Monday, May 30, 2011

The Mother Tongue: Bill Bryson on the (Not so) Random Ways of the English Language

Bill Bryson's Mother Tongue was my choice for a book review this month, after April's trip to the United Kingdom. Bryson, a renowned Australian travel writer, deviates from his Aussie adventures towards British vs. American comparisons, to bring us an eclectic, literary, look at English as it progressed from Old English, and as it compares in the UK, North America and Australia.

Four and a half thousands differences exist, he tells us, between "British" and "American" English.  Spelling, the grammar aspect that drives my students crazy, differs so greatly since regions of England had different dialects and accents (and to some extent, still do today). Writers struggled and argued on how to best write the words they knew; later they argued how to simplify them. Even Shakespeare spelled his name multiple ways!  

American vs. British English

The first English dictionary was apparently written in 1721, by Nathaniel Bailey, but was largely incomprehensible to most. Samuel Johnson wrote the first dictionary for the common man, but thought his role to record the language, not correct it (hence spelling irregularities, like "fancy" and "phantom" for the "f" sound, "hark" but "hearken"). 
Noah Webster came along next, a lonely, boastful, religious, patriotic, unsuccessful American lawyer American from Hartford (Bryson 149) and changed the English spellings. At times, he simplified (colour to color) and at other times, he deviated from the pattern (radium and potassium are ok, but the British aluminium was changed to "aluminum". Some phrases such as "different than" instead of "different from" are classified as American in the modern world, but were decidedly British at the time of Dickens and Coleridge!

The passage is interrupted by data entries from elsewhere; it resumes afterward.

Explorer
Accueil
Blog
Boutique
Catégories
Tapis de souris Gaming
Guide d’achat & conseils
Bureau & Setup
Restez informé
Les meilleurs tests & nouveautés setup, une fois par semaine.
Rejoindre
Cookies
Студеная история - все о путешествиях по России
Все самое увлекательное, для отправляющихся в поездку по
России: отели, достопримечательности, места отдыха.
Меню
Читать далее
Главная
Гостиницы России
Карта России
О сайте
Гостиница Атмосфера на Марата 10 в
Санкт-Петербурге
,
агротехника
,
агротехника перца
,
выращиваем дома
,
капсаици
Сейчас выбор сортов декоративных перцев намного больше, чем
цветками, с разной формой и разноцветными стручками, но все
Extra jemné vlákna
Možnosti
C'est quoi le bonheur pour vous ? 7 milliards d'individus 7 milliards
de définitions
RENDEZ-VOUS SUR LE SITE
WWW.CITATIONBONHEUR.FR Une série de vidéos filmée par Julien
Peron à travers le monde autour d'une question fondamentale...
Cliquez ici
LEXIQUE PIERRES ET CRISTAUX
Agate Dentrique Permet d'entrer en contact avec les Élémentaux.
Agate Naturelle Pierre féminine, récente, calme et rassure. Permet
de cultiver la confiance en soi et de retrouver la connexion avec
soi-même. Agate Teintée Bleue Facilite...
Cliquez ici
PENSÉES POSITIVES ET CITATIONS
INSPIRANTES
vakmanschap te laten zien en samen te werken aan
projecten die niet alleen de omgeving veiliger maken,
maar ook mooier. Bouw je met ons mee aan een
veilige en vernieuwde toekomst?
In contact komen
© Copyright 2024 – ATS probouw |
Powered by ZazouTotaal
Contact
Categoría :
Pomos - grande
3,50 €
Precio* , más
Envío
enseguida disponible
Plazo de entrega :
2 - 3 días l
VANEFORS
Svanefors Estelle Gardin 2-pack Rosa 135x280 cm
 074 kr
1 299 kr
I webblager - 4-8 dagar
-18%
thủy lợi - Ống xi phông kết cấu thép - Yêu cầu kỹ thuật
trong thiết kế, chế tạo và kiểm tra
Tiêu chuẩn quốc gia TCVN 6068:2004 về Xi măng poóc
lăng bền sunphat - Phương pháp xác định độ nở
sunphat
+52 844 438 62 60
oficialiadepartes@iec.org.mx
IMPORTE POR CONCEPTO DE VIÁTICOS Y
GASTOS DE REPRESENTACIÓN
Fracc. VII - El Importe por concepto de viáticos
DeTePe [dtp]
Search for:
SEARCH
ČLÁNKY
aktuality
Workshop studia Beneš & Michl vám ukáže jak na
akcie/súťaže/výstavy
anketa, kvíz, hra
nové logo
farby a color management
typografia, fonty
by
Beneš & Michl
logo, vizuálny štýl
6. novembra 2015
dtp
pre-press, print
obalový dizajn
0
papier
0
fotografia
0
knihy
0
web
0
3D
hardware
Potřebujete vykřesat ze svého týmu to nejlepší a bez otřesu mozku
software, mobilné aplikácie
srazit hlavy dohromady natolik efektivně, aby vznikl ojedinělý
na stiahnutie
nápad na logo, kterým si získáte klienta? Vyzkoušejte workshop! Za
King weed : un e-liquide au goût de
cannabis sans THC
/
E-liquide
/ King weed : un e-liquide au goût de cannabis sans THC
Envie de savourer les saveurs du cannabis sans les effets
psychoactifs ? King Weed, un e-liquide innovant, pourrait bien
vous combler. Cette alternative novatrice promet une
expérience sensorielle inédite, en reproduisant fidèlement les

It's like language is an ever-changing trend, and different structures come "in and out" of style. While I thoroughly enjoyed this literary journey, I'd say this book is only for those who love literature and history and/or love random facts. They may be historical and "useless" now, but wow are they a conversation starter (okay, for some people...) If you're going to read one page in this book, read the Brit. vs. American chart on page 171 - and learn why a "boot" doesn't always go on your foot and an "estate car" isn't likely to take you anywhere fancy...

For those of you who want to check out Bill Bryson's more "travel" like books, read In Notes from A Small Island; a great adventure. His audio books are popular in the UK (due to the ridiculous amounts of time people spend in traffic). Notes on a Big Country, for example, compares life in America to life in the UK, through hilarious anecdotes.

Thanks, Uncle Steve, for this great book review recommendation!